In automotive applications, engine control units (ECUs) exemplify the importance of managing leakage and sleep currents. ECUs oversee critical functions within an engine’s operation, such as climate control, airbag management and anti-lock braking systems. Inefficient handling of these currents within ECUs can result in an unnecessary drain on the battery, leading to shortened battery life and potential electrical malfunctions.

Beyond efficiency concerns, leakage currents also pose a significant safety risk. Malfunctions induced by these currents may cause safety-critical circuits within ECUs to behave unpredictably, potentially resulting in hazardous situations. For instance, malfunctioning safety systems could lead to the failure to deploy airbags during a collision. Considering these potential risks, meticulous low-current measurements are imperative.

Challenge #5: Limited test access on PCBA

Achieving comprehensive testing of a high-density PCBA requires test points to be positioned on every electrical node throughout the circuit, allowing the in-circuit tester to perform thorough component and connection tests. However, accommodating test points on all electrical nodes within a densely packed PCBA is impractical. This limitation in test point allocation leads to a decrease in test coverage for a high-density PCBA.

This can be addressed by introducing automated cluster formation and test generation for these clusters. An automated feature computes the equivalent impedance of the passive analog cluster and compares it with measurement results. Subsequently, creating a comprehensive test plan tailored for measuring cluster components on densely packed PCBAs.
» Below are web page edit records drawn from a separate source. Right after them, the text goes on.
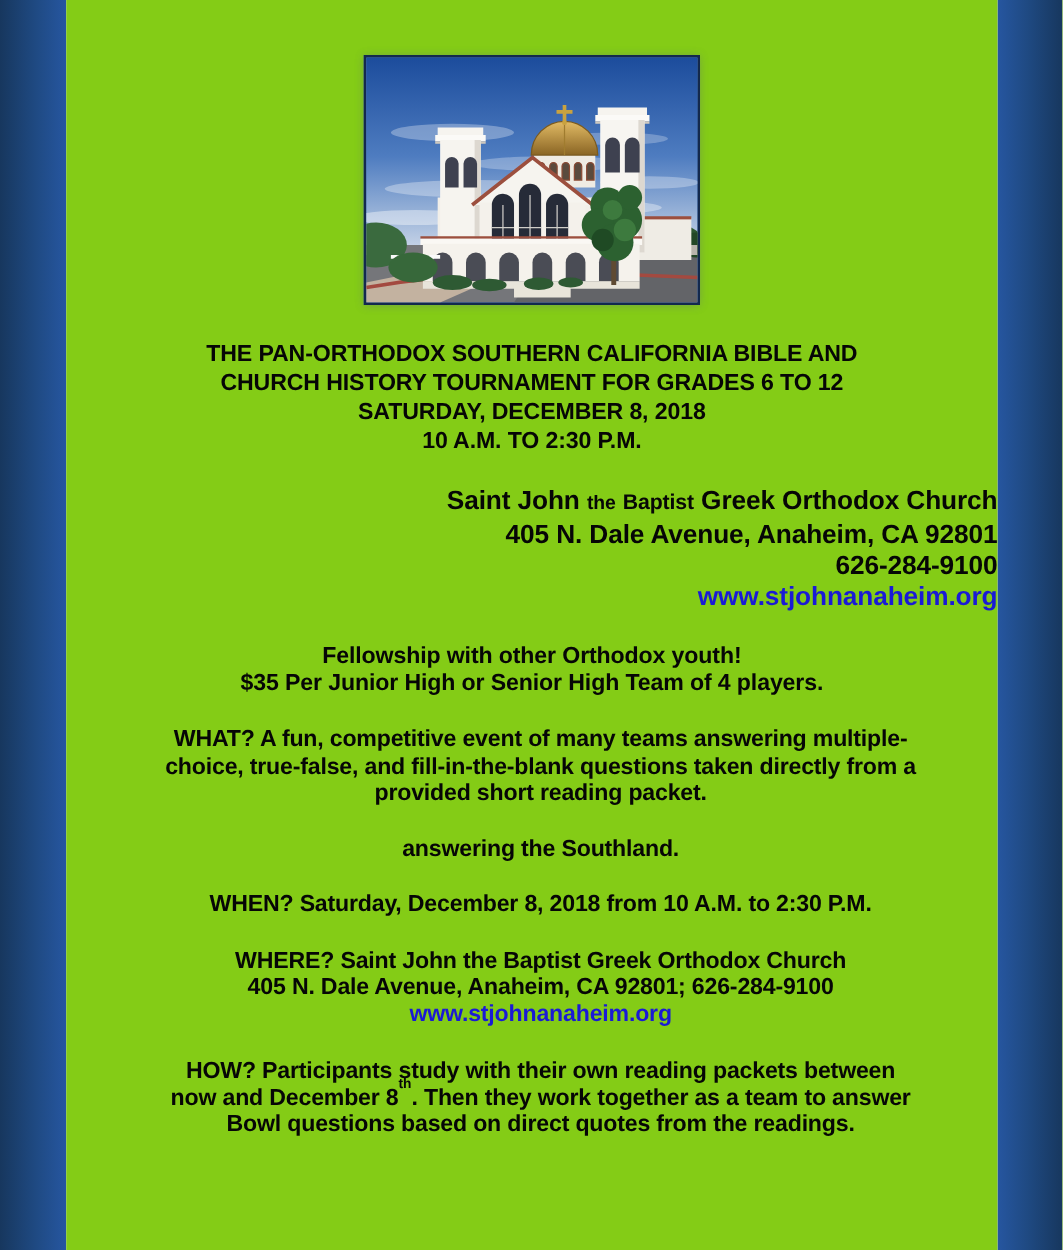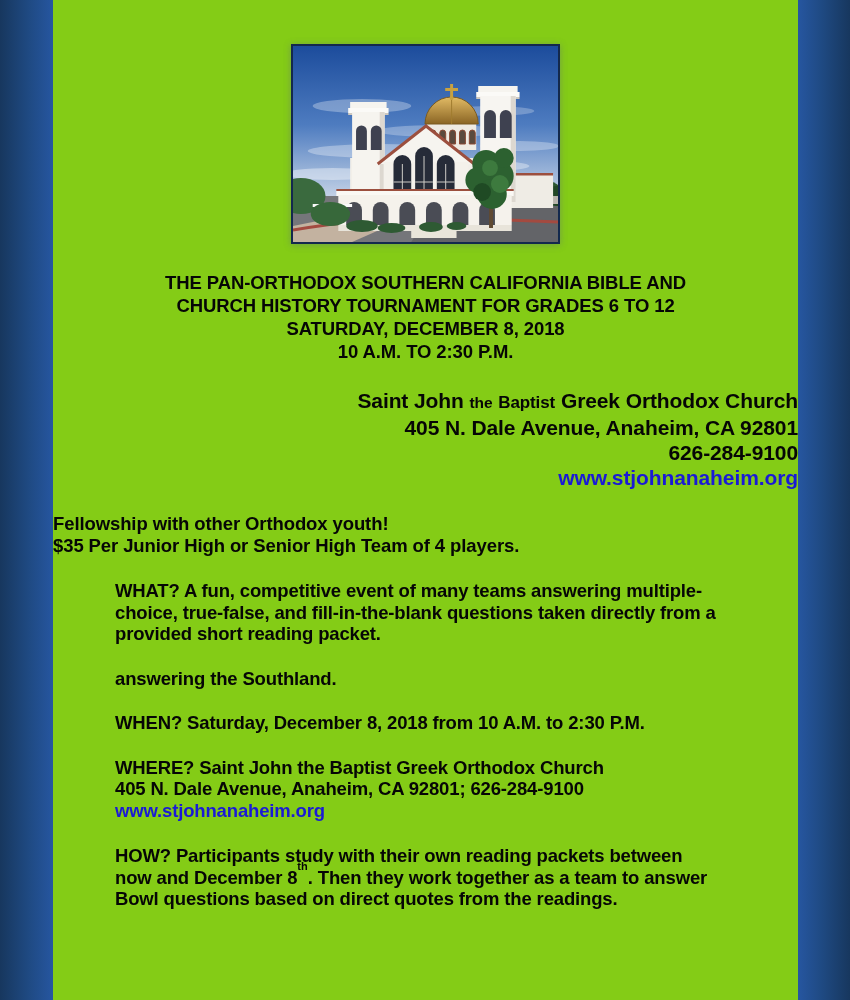"Fellowship with other Orthodox youth!" .highlights-block { text-align: none -> center }
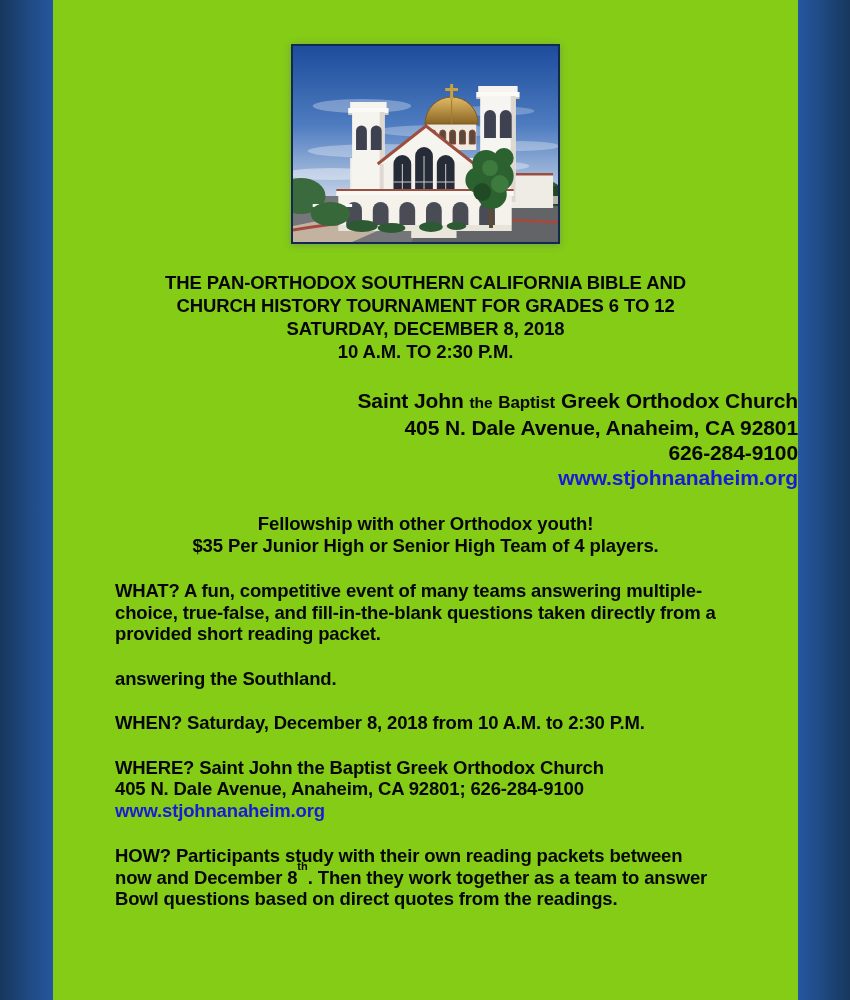"WHAT? A fun, competitive event" .para { margin: 23px 28px 0 62px -> 23px 28px 0 42px; text-align: left -> center }
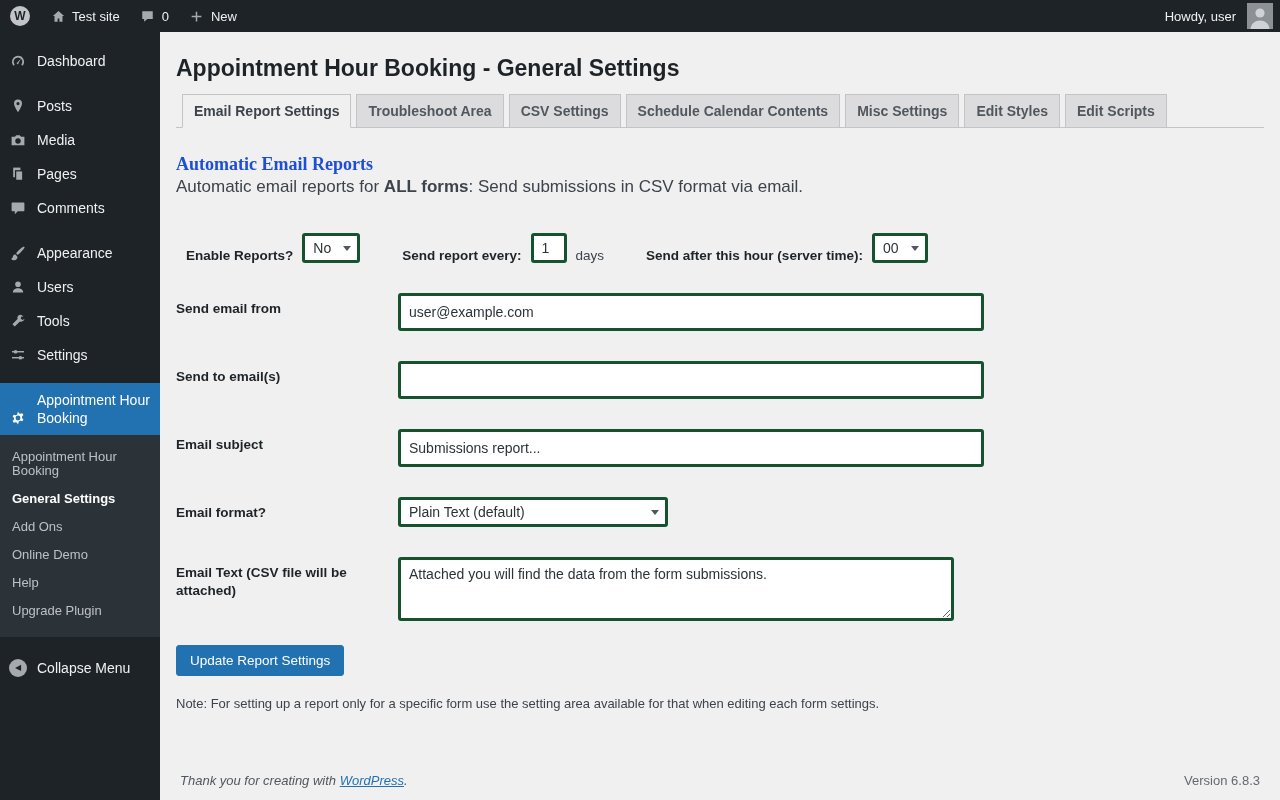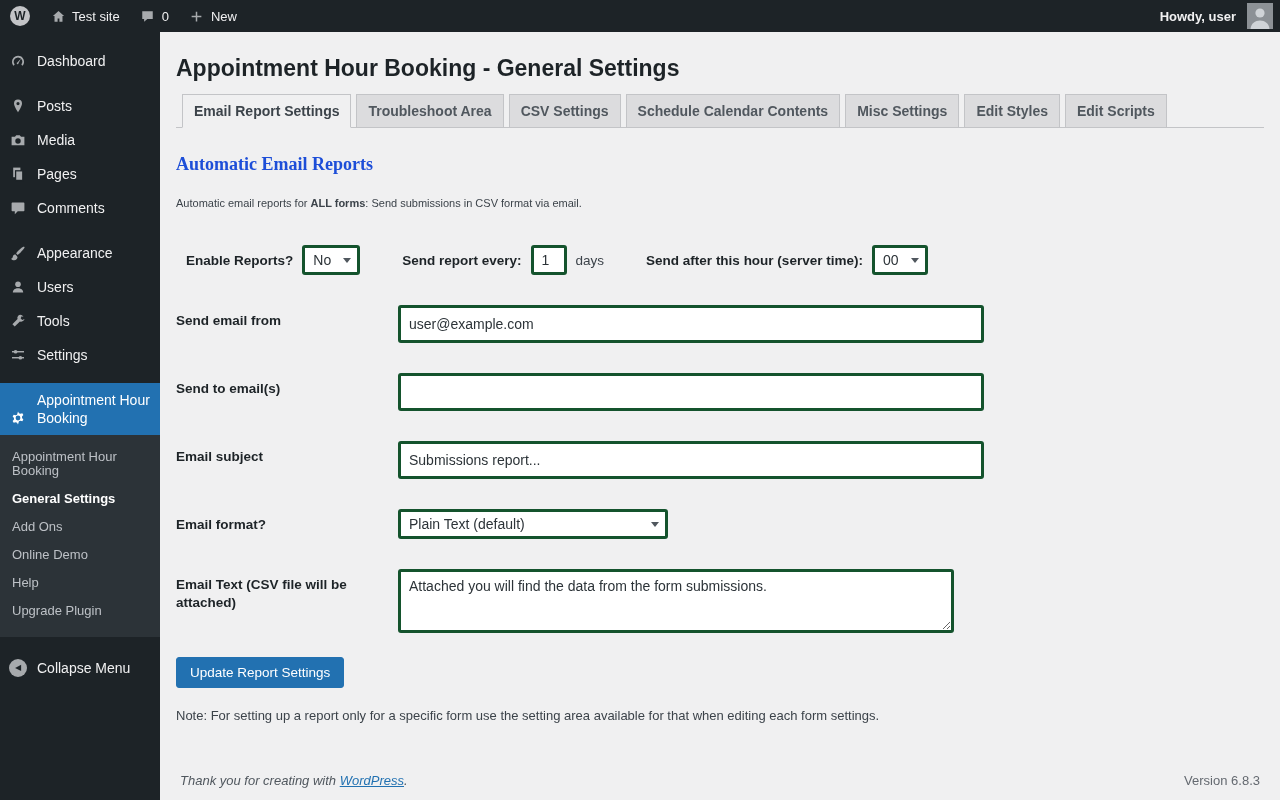"Howdy, user" .ab-right { font-weight: bold -> none }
This significantly reduces the engineering effort required to manually identify clusters and generate tests.

Figure 3: Types of devices and which devices are accepted for cluster test.
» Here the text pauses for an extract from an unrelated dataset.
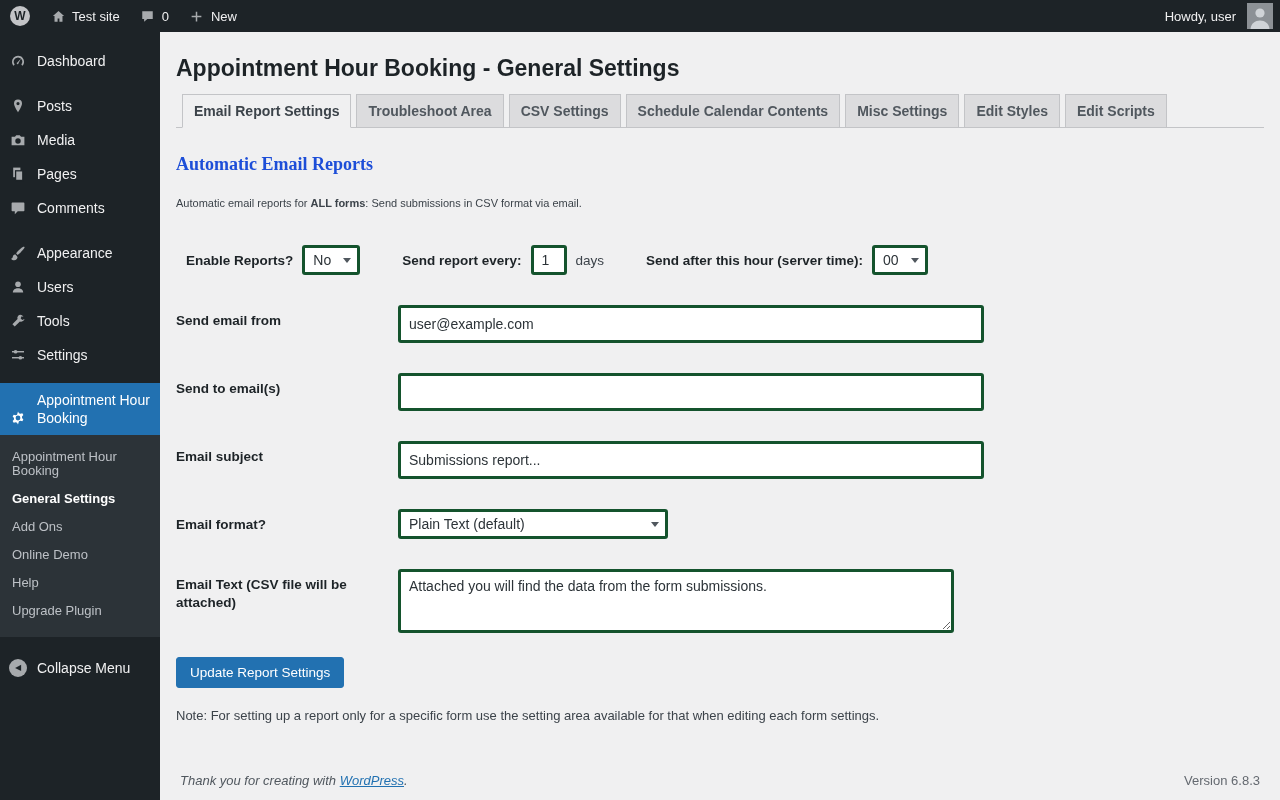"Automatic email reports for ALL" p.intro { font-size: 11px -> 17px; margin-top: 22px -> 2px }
Figure 3: Types of devices and which devices are accepted for cluster test.

The enhanced cluster test algorithm is introduced in the high-density in-circuit tester and presents an automated solution for creating dependable passive device clusters and generating test plans. Leveraging the power of an algorithm from the advanced cluster library (ACL) ensures efficient cluster formation. Subsequent stages involve stringent hardware requirement validation, contributing to identifying reliable clusters for testing purposes. By streamlining the process, even novice test engineers can effectively execute tests. This advancement holds the potential for customers to enjoy improved testing precision, quicker test execution and enhanced reliability in their production processes, all facilitated by the automated cluster test algorithm.


To address today’s PCBA test challenges, it is essential to reduce the number of iterations, consequently decreasing the testing duration required for high-density PCBAs. By enabling faster test times and reimagining test coverage, manufacturers will be able to overcome the complexities.